LIBRARIES PAY AUTHORS?

This seems too good to be true. But it’s not, at least, not for the United Kingdom and Ireland! Authors receive money under the PUBLIC LENDING RIGHT (PLR)  (the right for authors to receive payment for the loans of their books by public libraries). Until I read Joanne Phillip’s post on her first check from the PLR, I had no idea this existed.

According to PLR, here is how it works:

Under the PLR system in the UK, payment is made from government funds to authors, illustrators and other contributors whose books are borrowed from public libraries.  Payments are made annually on the basis of loans data collected from a sample of public libraries in the UK … To qualify for payment, applicants must apply to register their books.

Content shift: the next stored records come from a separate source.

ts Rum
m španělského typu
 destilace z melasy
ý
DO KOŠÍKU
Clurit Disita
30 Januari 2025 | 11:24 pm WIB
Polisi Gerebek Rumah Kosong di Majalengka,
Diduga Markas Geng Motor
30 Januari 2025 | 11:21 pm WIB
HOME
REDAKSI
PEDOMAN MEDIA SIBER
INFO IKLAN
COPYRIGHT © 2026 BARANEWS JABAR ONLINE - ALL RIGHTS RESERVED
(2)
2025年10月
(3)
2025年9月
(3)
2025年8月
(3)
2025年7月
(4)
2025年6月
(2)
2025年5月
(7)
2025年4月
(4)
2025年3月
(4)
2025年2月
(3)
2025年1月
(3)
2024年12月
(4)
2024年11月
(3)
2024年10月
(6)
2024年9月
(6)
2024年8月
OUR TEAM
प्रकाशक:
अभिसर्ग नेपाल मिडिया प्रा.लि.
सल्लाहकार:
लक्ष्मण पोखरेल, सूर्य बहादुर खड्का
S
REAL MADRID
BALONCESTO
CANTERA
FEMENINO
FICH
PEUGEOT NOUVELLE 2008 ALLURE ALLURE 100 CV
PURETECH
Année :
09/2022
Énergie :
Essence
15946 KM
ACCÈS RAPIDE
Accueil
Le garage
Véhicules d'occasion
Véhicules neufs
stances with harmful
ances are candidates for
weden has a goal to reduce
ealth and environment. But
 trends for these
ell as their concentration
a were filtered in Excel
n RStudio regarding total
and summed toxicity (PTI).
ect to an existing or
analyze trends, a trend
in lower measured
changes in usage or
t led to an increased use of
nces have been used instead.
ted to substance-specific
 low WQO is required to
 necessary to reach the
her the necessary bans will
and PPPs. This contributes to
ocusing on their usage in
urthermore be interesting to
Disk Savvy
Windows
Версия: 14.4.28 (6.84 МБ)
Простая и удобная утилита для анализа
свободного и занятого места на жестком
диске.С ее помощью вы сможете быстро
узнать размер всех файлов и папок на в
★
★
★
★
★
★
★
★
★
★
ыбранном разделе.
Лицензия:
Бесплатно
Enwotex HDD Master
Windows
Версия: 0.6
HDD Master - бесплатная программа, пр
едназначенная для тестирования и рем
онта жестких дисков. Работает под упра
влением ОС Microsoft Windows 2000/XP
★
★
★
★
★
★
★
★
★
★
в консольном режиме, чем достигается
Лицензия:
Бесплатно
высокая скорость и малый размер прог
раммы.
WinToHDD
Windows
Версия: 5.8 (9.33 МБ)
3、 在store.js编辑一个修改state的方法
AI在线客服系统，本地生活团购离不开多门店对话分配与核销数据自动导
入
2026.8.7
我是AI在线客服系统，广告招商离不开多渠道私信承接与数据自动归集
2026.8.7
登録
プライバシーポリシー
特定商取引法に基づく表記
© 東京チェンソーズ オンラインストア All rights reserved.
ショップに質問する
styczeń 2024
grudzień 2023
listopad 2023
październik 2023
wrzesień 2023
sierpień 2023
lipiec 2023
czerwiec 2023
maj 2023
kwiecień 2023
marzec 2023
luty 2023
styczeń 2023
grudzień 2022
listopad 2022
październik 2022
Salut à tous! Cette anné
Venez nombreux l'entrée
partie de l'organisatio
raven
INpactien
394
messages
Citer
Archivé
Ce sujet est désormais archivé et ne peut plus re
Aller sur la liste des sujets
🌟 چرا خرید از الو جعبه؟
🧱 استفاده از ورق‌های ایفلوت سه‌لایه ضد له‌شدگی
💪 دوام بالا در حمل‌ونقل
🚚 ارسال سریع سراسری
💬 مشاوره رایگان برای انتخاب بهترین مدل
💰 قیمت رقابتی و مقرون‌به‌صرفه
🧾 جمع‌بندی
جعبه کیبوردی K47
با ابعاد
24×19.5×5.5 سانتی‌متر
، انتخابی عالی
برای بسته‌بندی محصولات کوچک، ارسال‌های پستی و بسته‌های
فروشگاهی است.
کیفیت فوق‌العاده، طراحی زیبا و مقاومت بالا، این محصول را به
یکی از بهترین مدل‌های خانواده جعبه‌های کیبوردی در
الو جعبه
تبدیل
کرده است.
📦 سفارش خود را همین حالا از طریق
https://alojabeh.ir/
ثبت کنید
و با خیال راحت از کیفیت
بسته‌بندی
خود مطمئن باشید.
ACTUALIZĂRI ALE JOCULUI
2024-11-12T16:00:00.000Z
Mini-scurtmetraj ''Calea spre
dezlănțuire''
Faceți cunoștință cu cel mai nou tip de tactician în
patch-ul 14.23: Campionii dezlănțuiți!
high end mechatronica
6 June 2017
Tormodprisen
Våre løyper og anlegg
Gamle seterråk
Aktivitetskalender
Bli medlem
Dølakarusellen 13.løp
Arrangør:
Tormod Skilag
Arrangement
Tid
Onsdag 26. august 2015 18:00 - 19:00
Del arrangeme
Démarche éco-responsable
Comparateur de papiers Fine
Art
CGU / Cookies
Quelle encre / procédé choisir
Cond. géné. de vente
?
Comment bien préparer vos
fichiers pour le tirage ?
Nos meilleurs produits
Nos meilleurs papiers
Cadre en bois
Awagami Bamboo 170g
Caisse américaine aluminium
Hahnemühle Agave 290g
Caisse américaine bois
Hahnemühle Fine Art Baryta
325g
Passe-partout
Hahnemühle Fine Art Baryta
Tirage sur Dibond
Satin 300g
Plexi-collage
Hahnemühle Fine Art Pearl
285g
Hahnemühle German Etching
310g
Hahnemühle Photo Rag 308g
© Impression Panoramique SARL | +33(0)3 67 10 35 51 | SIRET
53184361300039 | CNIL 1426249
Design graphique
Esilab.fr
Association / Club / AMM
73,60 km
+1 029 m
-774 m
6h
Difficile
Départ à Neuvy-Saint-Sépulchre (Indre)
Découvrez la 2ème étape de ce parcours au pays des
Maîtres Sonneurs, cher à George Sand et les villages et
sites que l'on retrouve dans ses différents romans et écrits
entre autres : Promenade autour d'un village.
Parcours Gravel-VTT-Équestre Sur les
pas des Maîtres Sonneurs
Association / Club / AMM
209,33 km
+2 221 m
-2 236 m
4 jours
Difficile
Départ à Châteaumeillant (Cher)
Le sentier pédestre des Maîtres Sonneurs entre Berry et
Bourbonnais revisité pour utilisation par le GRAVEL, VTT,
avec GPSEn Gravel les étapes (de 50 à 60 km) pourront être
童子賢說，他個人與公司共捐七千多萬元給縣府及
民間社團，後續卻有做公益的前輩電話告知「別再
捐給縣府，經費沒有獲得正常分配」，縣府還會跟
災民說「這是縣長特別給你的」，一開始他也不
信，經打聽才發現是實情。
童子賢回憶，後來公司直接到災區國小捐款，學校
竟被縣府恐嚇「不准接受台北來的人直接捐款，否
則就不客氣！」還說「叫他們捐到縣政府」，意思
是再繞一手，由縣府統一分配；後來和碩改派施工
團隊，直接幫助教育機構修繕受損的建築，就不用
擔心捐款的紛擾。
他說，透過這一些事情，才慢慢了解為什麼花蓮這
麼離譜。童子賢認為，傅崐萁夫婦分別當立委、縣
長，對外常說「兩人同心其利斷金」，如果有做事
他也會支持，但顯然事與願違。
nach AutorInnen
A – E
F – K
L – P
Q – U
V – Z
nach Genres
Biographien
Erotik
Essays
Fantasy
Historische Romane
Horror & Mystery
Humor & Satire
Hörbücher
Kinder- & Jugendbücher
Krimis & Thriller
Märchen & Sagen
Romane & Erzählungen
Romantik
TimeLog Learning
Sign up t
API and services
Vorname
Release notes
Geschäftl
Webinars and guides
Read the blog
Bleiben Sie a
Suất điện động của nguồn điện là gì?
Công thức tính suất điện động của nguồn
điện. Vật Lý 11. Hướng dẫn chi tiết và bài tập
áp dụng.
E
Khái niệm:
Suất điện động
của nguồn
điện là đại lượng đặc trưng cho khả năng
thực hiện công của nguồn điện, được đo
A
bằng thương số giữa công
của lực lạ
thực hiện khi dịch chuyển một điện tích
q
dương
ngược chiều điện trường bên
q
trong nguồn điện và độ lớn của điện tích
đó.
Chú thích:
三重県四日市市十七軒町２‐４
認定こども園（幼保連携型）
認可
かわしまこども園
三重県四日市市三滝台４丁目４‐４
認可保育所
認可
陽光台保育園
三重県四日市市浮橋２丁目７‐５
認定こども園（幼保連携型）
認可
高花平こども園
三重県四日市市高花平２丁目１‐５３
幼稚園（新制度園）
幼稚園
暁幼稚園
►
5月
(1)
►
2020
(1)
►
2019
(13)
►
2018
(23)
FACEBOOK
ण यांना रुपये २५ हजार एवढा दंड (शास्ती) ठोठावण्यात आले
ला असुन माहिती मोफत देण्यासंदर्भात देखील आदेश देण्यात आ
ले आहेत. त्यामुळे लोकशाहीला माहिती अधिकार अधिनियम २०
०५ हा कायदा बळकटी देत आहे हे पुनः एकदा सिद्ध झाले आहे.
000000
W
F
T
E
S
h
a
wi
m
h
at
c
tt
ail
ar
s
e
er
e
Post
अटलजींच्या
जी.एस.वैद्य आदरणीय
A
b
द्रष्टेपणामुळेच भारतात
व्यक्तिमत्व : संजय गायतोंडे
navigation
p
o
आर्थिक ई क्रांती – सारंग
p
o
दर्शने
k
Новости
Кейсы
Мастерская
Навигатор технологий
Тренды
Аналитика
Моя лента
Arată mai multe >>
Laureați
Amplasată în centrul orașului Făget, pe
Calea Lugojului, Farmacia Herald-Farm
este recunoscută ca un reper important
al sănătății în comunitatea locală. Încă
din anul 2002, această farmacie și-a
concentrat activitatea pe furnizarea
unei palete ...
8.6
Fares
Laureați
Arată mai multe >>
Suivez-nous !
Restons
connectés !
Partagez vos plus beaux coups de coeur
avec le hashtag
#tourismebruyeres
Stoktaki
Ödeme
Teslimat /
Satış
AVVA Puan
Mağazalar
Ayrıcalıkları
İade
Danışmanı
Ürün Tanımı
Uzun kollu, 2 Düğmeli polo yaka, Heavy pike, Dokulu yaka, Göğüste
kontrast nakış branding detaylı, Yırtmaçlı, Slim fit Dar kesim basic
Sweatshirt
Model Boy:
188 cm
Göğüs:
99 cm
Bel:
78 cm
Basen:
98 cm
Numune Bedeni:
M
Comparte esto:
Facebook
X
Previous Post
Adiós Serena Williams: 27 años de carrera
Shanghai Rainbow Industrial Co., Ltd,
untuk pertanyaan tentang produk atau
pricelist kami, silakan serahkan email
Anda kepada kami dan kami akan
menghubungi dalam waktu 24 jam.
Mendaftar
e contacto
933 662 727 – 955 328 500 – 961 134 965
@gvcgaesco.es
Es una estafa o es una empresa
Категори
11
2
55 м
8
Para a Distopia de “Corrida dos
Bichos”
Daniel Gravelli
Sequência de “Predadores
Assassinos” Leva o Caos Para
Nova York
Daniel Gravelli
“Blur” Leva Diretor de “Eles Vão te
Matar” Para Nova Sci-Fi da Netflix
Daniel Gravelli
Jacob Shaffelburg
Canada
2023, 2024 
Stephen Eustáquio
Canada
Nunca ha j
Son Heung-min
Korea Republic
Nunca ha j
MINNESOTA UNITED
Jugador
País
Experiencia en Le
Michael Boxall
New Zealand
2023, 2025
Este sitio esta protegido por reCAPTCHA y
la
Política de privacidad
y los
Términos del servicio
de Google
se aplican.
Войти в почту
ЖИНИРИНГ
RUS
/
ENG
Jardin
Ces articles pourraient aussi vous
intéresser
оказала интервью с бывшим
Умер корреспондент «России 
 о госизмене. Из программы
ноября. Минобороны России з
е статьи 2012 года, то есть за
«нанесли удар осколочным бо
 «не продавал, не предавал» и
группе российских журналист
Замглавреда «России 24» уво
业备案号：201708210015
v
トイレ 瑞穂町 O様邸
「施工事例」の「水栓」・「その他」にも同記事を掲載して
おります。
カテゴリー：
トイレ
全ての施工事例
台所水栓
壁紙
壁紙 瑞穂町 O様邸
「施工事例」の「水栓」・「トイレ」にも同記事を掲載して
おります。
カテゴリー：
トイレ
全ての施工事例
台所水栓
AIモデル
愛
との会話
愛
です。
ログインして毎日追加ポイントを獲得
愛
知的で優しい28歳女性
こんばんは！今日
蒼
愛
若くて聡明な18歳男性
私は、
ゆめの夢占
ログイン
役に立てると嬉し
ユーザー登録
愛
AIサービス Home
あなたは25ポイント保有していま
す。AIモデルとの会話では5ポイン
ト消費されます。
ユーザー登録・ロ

Over 22,000 writers, illustrators, photographers, translators and editors who have contributed to books lent out by public libraries in the UK receive PLR payments each year.

And this is how they say data is collected:

For UK PLR, a representative sample of book loans, consisting of all issues from selected public libraries in the UK, is recorded. This is then multiplied in proportion to total library lending to produce for each book an estimate of its total annual loans throughout the country.

This seems pretty amazing, even if the payment is minimal. And I see a bigger picture with this program. It proves your book(s) are being lent to those less fortunate to buy the book themselves. So, how cool is that?